Holidaymakers at popular Victorian holiday spot Lake Eildon are being urged not to swim in the lake as high levels of blue-green algae have been detected.
- High levels of blue-green algae have been detected at Lake Eildon since July 2020
- People are advised to avoid direct contact with the water to prevent blue-green algae poisoning
- Symptoms can include skin rashes, numbness of lips and limbs, vomiting and diarrhoea
The region around Lake Eildon attracts thousands of visitors, especially over summer.
Mandy Kirley, owner of Mansfield Hunting and Fishing, said despite the warning, which has been in place since July 2020, people were still swimming in the water.
“There are still a lot of people around caravan parks and set up along the lake and there’s still a lot of boats out there and jet-skis and people wakeboarding,” she said.
Goulburn Murray Water’s water quality coordinator, Bianca Atley, said warnings usually only lasted a month.
“There’s actually a lot of species of algae in there, not just one, and that’s probably the reason this [alert’s] lasted so long. We’ve got so many species contributing to the warning,” she said.
She said visitors could still enjoy the location but should not come into direct contact with the water.
“We think Lake Eildon is a wonderful place to go and we do encourage people to go to the lake and to still enjoy the lake. We are saying that swimming and other activities that involve direct skin contact should be avoided,” she said.
People treated in hospital
Blue-green algae is naturally occurring and is always present in the water at low levels.
When the blooms are detected at higher levels, the algae can cause skin rashes, itchiness, sore eyes, numbness of the lips and limbs, nausea, vomiting and diarrhoea.
Ms Atley said while some people were unaffected by the toxins, a number of people had already presented to hospital with symptoms so far this summer.
She said symptoms could take between five to seven days to appear, and people may not realise their illness is due to blue-green algae poisoning.
She said anyone who developed symptoms should seek medical attention.
What can you do?
As a heatwave sweeps across the state this week many people will be looking towards the water for relief.
For those holidaying around the lake, the good news is boating and fishing can still be enjoyed.
Ms Kirley said about 60 houseboats were on the lake in the past few days.
Ms Atley said fish snagged in affected waterways could still be cooked and eaten provided they were cleaned properly beforehand.
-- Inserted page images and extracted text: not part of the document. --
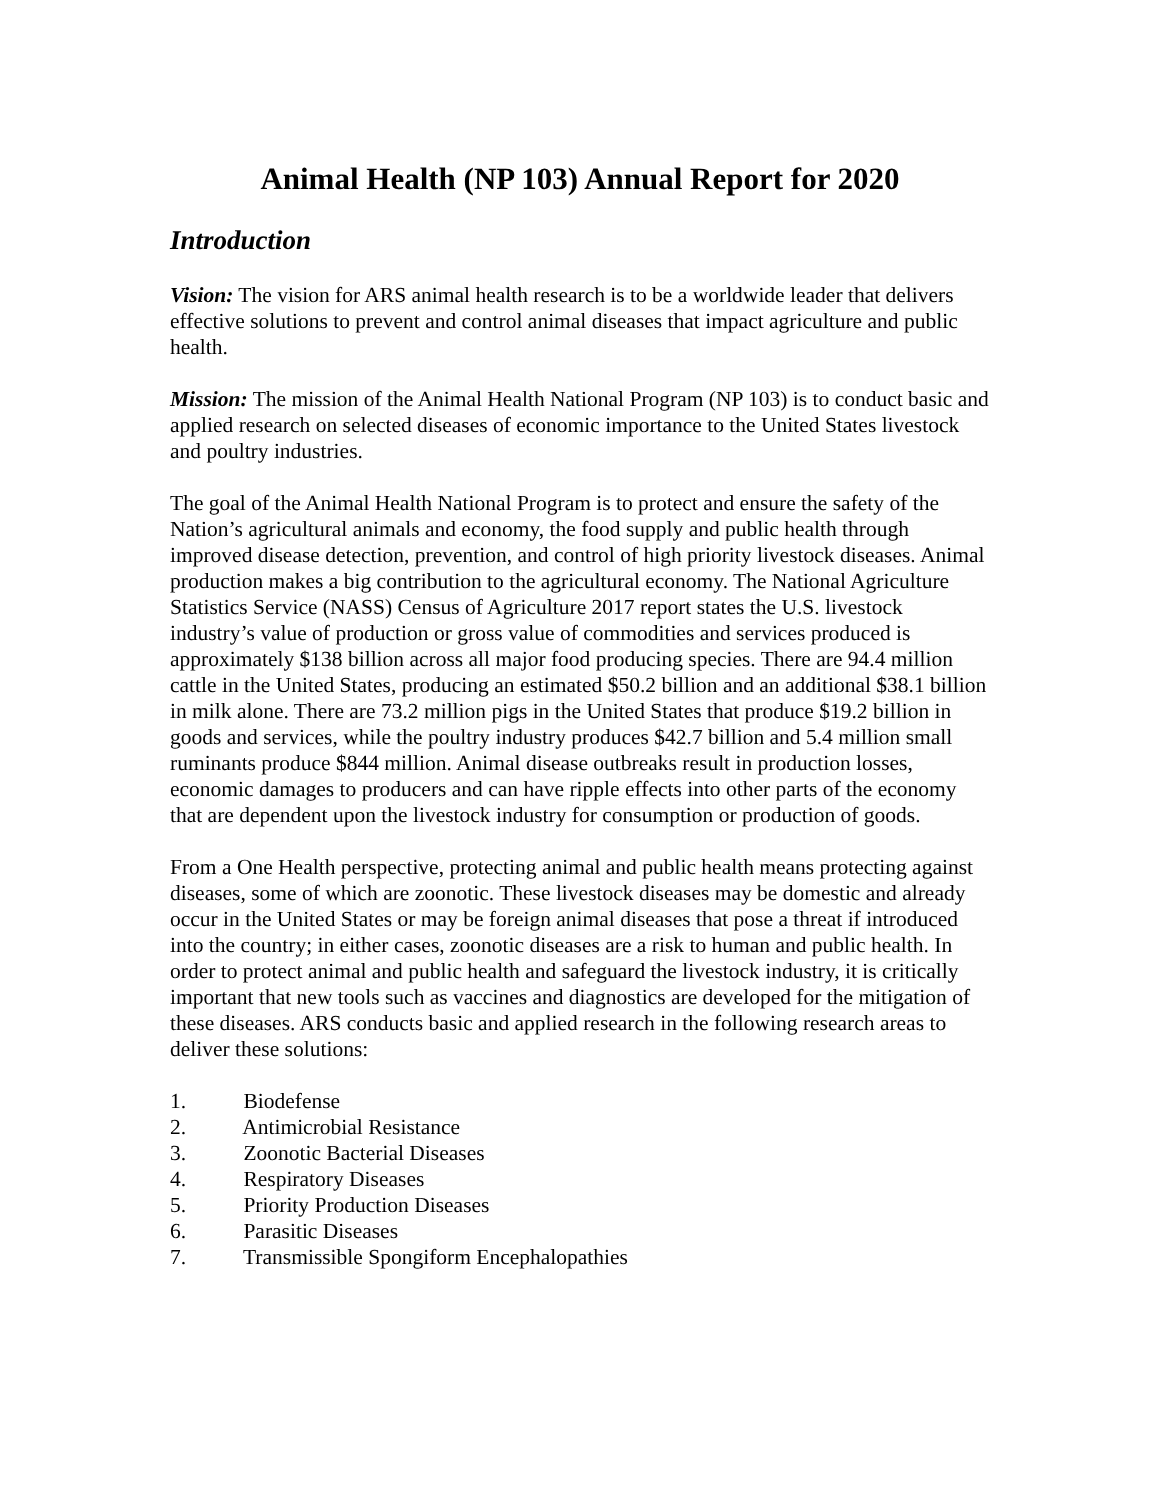Animal Health (NP 103) Annual Report for 2020
Introduction
Vision: The vision for ARS animal health research is to be a worldwide leader that delivers effective solutions to prevent and control animal diseases that impact agriculture and public health.
Mission: The mission of the Animal Health National Program (NP 103) is to conduct basic and applied research on selected diseases of economic importance to the United States livestock and poultry industries.
The goal of the Animal Health National Program is to protect and ensure the safety of the Nation’s agricultural animals and economy, the food supply and public health through improved disease detection, prevention, and control of high priority livestock diseases. Animal production makes a big contribution to the agricultural economy. The National Agriculture Statistics Service (NASS) Census of Agriculture 2017 report states the U.S. livestock industry’s value of production or gross value of commodities and services produced is approximately $138 billion across all major food producing species. There are 94.4 million cattle in the United States, producing an estimated $50.2 billion and an additional $38.1 billion in milk alone. There are 73.2 million pigs in the United States that produce $19.2 billion in goods and services, while the poultry industry produces $42.7 billion and 5.4 million small ruminants produce $844 million. Animal disease outbreaks result in production losses, economic damages to producers and can have ripple effects into other parts of the economy that are dependent upon the livestock industry for consumption or production of goods.
From a One Health perspective, protecting animal and public health means protecting against diseases, some of which are zoonotic. These livestock diseases may be domestic and already occur in the United States or may be foreign animal diseases that pose a threat if introduced into the country; in either cases, zoonotic diseases are a risk to human and public health. In order to protect animal and public health and safeguard the livestock industry, it is critically important that new tools such as vaccines and diagnostics are developed for the mitigation of these diseases. ARS conducts basic and applied research in the following research areas to deliver these solutions:
1. Biodefense
2. Antimicrobial Resistance
3. Zoonotic Bacterial Diseases
4. Respiratory Diseases
5. Priority Production Diseases
6. Parasitic Diseases
7. Transmissible Spongiform Encephalopathies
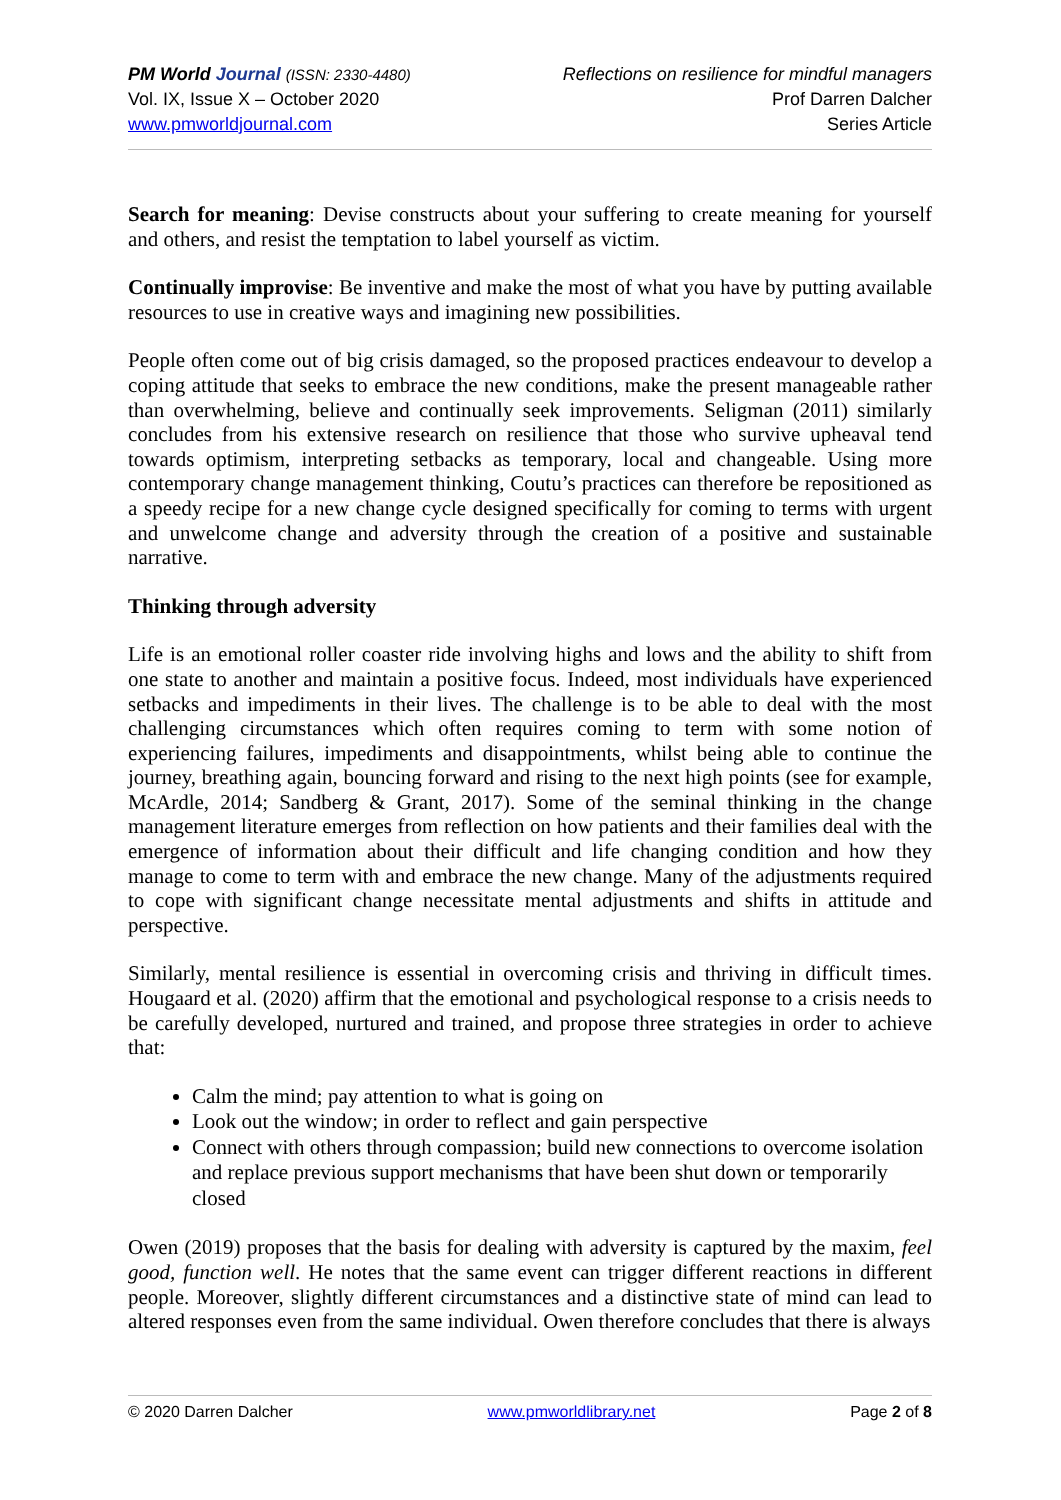PM World Journal (ISSN: 2330-4480)
Vol. IX, Issue X – October 2020
www.pmworldjournal.com
Reflections on resilience for mindful managers
Prof Darren Dalcher
Series Article
Search for meaning: Devise constructs about your suffering to create meaning for yourself and others, and resist the temptation to label yourself as victim.
Continually improvise: Be inventive and make the most of what you have by putting available resources to use in creative ways and imagining new possibilities.
People often come out of big crisis damaged, so the proposed practices endeavour to develop a coping attitude that seeks to embrace the new conditions, make the present manageable rather than overwhelming, believe and continually seek improvements. Seligman (2011) similarly concludes from his extensive research on resilience that those who survive upheaval tend towards optimism, interpreting setbacks as temporary, local and changeable. Using more contemporary change management thinking, Coutu’s practices can therefore be repositioned as a speedy recipe for a new change cycle designed specifically for coming to terms with urgent and unwelcome change and adversity through the creation of a positive and sustainable narrative.
Thinking through adversity
Life is an emotional roller coaster ride involving highs and lows and the ability to shift from one state to another and maintain a positive focus. Indeed, most individuals have experienced setbacks and impediments in their lives. The challenge is to be able to deal with the most challenging circumstances which often requires coming to term with some notion of experiencing failures, impediments and disappointments, whilst being able to continue the journey, breathing again, bouncing forward and rising to the next high points (see for example, McArdle, 2014; Sandberg & Grant, 2017). Some of the seminal thinking in the change management literature emerges from reflection on how patients and their families deal with the emergence of information about their difficult and life changing condition and how they manage to come to term with and embrace the new change. Many of the adjustments required to cope with significant change necessitate mental adjustments and shifts in attitude and perspective.
Similarly, mental resilience is essential in overcoming crisis and thriving in difficult times. Hougaard et al. (2020) affirm that the emotional and psychological response to a crisis needs to be carefully developed, nurtured and trained, and propose three strategies in order to achieve that:
Calm the mind; pay attention to what is going on
Look out the window; in order to reflect and gain perspective
Connect with others through compassion; build new connections to overcome isolation and replace previous support mechanisms that have been shut down or temporarily closed
Owen (2019) proposes that the basis for dealing with adversity is captured by the maxim, feel good, function well. He notes that the same event can trigger different reactions in different people. Moreover, slightly different circumstances and a distinctive state of mind can lead to altered responses even from the same individual. Owen therefore concludes that there is always
© 2020 Darren Dalcher www.pmworldlibrary.net Page 2 of 8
“In places like China, where there are blue-green algae warnings all the time and really significantly high levels of the toxin all the time, it has been known to accumulate in the flesh of fish, but it hasn’t actually been shown to occur in Australia,” she said.
“We do definitely say that the guts and gills need to be removed and the fish need to be washed in water that’s not affected.”
Lake remains open
Goulburn-Murray Water said the lake would remain open and people should make their own decision about swimming in the water.
“We understand it’s a place people love to go to and love to enjoy. We’re trying to let people know what the risks are if they do go into the water and that’s all we can really do,” Ms Atley said.
Following the impacts of the pandemic, Ms Kirley said it had been great to see people back in the town.
Ms Kirley said local businesses had eagerly been awaiting the summer period after the difficult year, and she urged people not to be deterred from visiting the area.
“We still have five rivers around us within 10 minutes of Mansfield, so they can go down to one of those rivers for the day and set up their fishing rods or float down the river,” she said.
“We just have to persevere, be safe and enjoy what we’ve got there.”